Principal Investigator(s): Kate Comtois
Research Team:
Participating Agencies: US Army and Marine Corps
Research Setting: Three US Army and Marine Corps installations


Based on Motto’s original Caring Contacts, but using 21st-century technology, Comtois and colleagues conducted a randomized controlled trial of a Caring Contacts via text message intervention with active duty Soldiers and Marines at risk for suicide. The researchers wanted to know if Caring Contacts would reduce suicidal ideation, suicide attempts, suicide-related inpatient admissions, medical evacuations, and emergency department visits.

  • 658 participants were randomly assigned to receive 11 Caring Contacts communications from  a study clinician who had met with and gotten to know each participant during a baseline assessment. 
  • Caring Contacts messages in this study were brief and focused solely on expressing care, interest, and support, e.g., “Hey Joe – hope things are going well and you’re having a good week.”
  • When participants replied, study clinicians responded according to a study protocol that was ultimately revised to allow for natural, caring interaction, e.g., responding to “I’m good this week” with “I’m so glad to hear it!”
  • This inexpensive intervention offers promise for preventing suicide attempts and suicidal ideation in military personnel and provides the military with a practical and scalable tool to reduce suicide risk.
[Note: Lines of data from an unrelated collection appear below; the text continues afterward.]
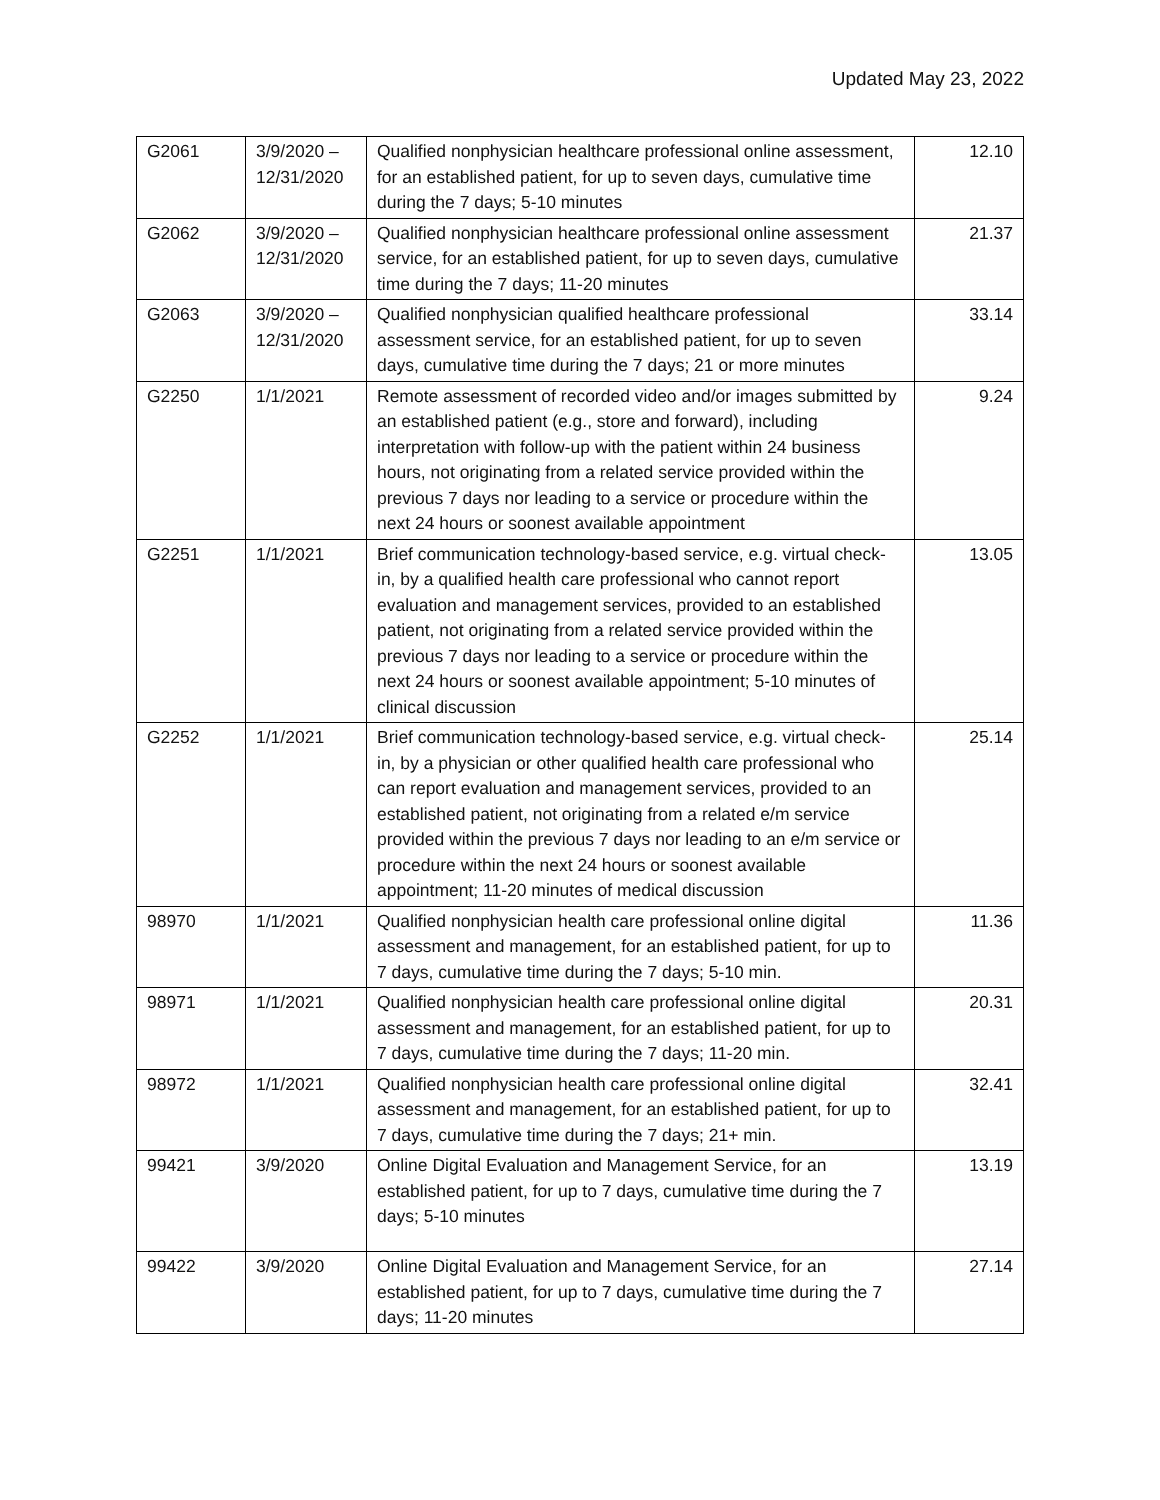Updated May 23, 2022
| G2061 | 3/9/2020 – 12/31/2020 | Qualified nonphysician healthcare professional online assessment, for an established patient, for up to seven days, cumulative time during the 7 days; 5-10 minutes | 12.10 |
| G2062 | 3/9/2020 – 12/31/2020 | Qualified nonphysician healthcare professional online assessment service, for an established patient, for up to seven days, cumulative time during the 7 days; 11-20 minutes | 21.37 |
| G2063 | 3/9/2020 – 12/31/2020 | Qualified nonphysician qualified healthcare professional assessment service, for an established patient, for up to seven days, cumulative time during the 7 days; 21 or more minutes | 33.14 |
| G2250 | 1/1/2021 | Remote assessment of recorded video and/or images submitted by an established patient (e.g., store and forward), including interpretation with follow-up with the patient within 24 business hours, not originating from a related service provided within the previous 7 days nor leading to a service or procedure within the next 24 hours or soonest available appointment | 9.24 |
| G2251 | 1/1/2021 | Brief communication technology-based service, e.g. virtual check-in, by a qualified health care professional who cannot report evaluation and management services, provided to an established patient, not originating from a related service provided within the previous 7 days nor leading to a service or procedure within the next 24 hours or soonest available appointment; 5-10 minutes of clinical discussion | 13.05 |
| G2252 | 1/1/2021 | Brief communication technology-based service, e.g. virtual check-in, by a physician or other qualified health care professional who can report evaluation and management services, provided to an established patient, not originating from a related e/m service provided within the previous 7 days nor leading to an e/m service or procedure within the next 24 hours or soonest available appointment; 11-20 minutes of medical discussion | 25.14 |
| 98970 | 1/1/2021 | Qualified nonphysician health care professional online digital assessment and management, for an established patient, for up to 7 days, cumulative time during the 7 days; 5-10 min. | 11.36 |
| 98971 | 1/1/2021 | Qualified nonphysician health care professional online digital assessment and management, for an established patient, for up to 7 days, cumulative time during the 7 days; 11-20 min. | 20.31 |
| 98972 | 1/1/2021 | Qualified nonphysician health care professional online digital assessment and management, for an established patient, for up to 7 days, cumulative time during the 7 days; 21+ min. | 32.41 |
| 99421 | 3/9/2020 | Online Digital Evaluation and Management Service, for an established patient, for up to 7 days, cumulative time during the 7 days; 5-10 minutes | 13.19 |
| 99422 | 3/9/2020 | Online Digital Evaluation and Management Service, for an established patient, for up to 7 days, cumulative time during the 7 days; 11-20 minutes | 27.14 |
  • In this randomized clinical trial, augmenting standard care with two-way Caring Contacts via text message did not reduce current suicidal ideation or hospitalizations at 12-month follow-up. However, Caring Contacts reduced the odds of having any suicidal ideation (80% vs 88%) and making a suicide attempt (9% vs 15%)


  • Comtois, K. A., Kerbrat, A. H., DeCou, C. R., Atkins, D. C., Majeres, J. J., Baker, J. C., & Ries, R. K. (2019). Effect of augmenting standard care for military personnel with brief caring text messages for suicide prevention: A randomized clinical trial. JAMA Psychiatry, 76(5), 474–483.